Pernyataan bahwa “kebenaran” ini ditekankan (dipaksa) itu aneh, mengingat bahwa BJP dan kelompoknya telah mempromosikan secara agresif versi mereka tentang peristiwa di Kashmir, setidaknya sejak pertengahan 1990-an. Dalam versi ini, pengusiran para Pandit Kashmir dilakukan pada satu hari (19 Januari 1990), disertai dengan desakan bahwa eksodus mereka adalah akibat dari pembunuhan yang meluas, penjarahan dan pembakaran rumah dan kuil Pandit, dan insiden yang tinggi terhadap kekerasan seksual terhadap para Pandit perempuan. Komunitas tersebut menjadi korban genosida, demikian argumen tersebut, dan ini dibingkai sebagai bagian dari ancaman yang lebih besar terhadap peradaban Hindu yang hanya dapat dilawan oleh BJP dan kelompoknya.

Meskipun minat saya sendiri adalah pada fakta seputar pelarian para Pandit Kashmir, saya juga ingin tahu tentang kebenaran yang disinggung dalam film tersebut. Karena segala sesuatu di sekitar periode itu telah lama terselubung, paling tidak karena tidak pernah mendapat perhatian serius dari jurnalis dan cendekiawan, dan tentu saja bukan dari pemerintah, negara bagian atau federal— bahkan ketika dipimpin oleh BJP.
···
[Daftar Tugas]
[a] Jawab pertanyaan berikut berdasarkan teks tentang eksodus Pandit Kashmir.
(i) Sejak kapan BJP dan kelompoknya mempromosikan versi mereka tentang peristiwa di Kashmir?
(ii) Menurut versi tersebut, pada tanggal berapa pengusiran para Pandit Kashmir dilakukan?
(iii) Pihak mana saja yang disebut tidak pernah memberi perhatian serius pada periode itu?
[b] Tuliskan lanjutan teks tentang eksodus Pandit Kashmir, mulai setelah kalimat terakhirnya.
···
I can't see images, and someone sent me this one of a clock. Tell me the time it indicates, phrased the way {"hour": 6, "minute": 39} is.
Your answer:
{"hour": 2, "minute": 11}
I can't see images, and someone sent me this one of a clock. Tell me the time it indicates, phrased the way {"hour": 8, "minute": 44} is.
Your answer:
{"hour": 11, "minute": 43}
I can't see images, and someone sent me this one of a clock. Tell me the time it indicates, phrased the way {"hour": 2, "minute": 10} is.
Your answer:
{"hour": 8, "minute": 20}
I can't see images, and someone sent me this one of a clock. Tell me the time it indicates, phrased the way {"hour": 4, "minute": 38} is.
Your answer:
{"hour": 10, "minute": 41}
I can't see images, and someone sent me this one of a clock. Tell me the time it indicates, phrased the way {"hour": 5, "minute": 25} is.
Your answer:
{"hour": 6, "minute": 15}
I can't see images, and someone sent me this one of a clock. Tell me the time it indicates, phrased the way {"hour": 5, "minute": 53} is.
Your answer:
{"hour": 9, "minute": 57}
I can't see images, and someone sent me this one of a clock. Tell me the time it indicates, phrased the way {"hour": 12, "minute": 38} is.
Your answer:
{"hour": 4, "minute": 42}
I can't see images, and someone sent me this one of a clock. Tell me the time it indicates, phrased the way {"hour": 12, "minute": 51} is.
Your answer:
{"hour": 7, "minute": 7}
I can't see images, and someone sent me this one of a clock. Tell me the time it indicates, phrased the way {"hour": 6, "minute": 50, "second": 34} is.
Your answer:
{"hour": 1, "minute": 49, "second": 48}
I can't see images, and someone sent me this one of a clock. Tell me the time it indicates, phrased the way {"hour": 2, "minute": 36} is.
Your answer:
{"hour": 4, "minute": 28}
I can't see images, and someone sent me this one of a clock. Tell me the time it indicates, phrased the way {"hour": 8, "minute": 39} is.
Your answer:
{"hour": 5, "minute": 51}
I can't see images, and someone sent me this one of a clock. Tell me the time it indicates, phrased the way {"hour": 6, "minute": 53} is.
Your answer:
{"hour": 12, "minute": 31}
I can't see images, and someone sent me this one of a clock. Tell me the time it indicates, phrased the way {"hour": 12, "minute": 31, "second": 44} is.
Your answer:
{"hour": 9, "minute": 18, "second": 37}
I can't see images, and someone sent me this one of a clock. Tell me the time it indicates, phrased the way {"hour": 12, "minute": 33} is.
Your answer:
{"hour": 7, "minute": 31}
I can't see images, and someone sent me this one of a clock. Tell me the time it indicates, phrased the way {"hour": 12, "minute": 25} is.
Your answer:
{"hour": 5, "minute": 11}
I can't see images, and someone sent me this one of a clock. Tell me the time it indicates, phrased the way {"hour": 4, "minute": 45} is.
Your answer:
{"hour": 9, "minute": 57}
···
[Jawaban Tiap Tugas]
[a]
(i) Setidaknya sejak pertengahan 1990-an.
(ii) 19 Januari 1990.
(iii) Jurnalis dan cendekiawan, serta pemerintah, baik negara bagian maupun federal, bahkan ketika dipimpin oleh BJP.

[b]
Pertanyaan paling sederhana gagal menghasilkan jawaban yang dapat diandalkan. Berapa banyak Pandit Kashmir yang tinggal di lembah sebelum tahun 1990? Angka-angka yang dimunculkan oleh sayap kanan berfluktuasi antara 500.000 dan 700.000, meskipun perkiraan dianggap sekitar 170.000. Berapa banyak dari mereka yang meninggalkan Lembah Kashmir setelah tahun 1990? Tanggapan baru-baru ini oleh Komisioner Relief dan Rehabilitasi kawasan menempatkan angka tersebut pada 135.426, meskipun pada debat televisi yang memanas, jarum kembali berfluktuasi antara 500.000 dan 700.000, dan entah kenapa bisa mencapai satu juta. Berapa banyak Pandit Kashmir yang terbunuh dalam konflik? Dalam percakapan seputar film The Kashmir Files, angkanya telah mencapai sekitar 4.000, meskipun angka terbaru yang diberikan oleh departemen kepolisian wilayah itu adalah 89. Perkiraan resmi sebelumnya mengatakan 270, sementara Pandit Kashmir Sangharsh Samiti, sebuah kelompok warga yang berbasis di Kashmir, tiba dengan angka sekitar 700 orang. Kapan mereka pergi? Dan yang paling menjengkelkan: keadaan apa yang membuat mereka pergi? Tak satu pun dari pertanyaan ini dapat dijawab dengan tingkat kepastian apa pun.

Melalui kabut klaim dan kebingungan inilah film The Kashmir Files muncul, menegaskan untuk dirinya sendiri setidaknya tentang kebenaran “genosida Kashmir”. Bukti yang ditawarkan adalah bukti lisan, diperoleh dari wawancara dengan “700 korban generasi pertama”, para pembuat film bersikeras, diperiksa ulang oleh sejarawan “secara kredensial”, akademisi dan pakar di Kashmir, serta administrator dan petugas polisi yang ditempatkan di sana di waktu tersebut. Inilah sebabnya mengapa penafian yang terselip di potongan pembuka film ini benar-benar mengejutkan saya: “Film ini… tidak mengklaim keakuratan atau faktualitas dari peristiwa bersejarah”.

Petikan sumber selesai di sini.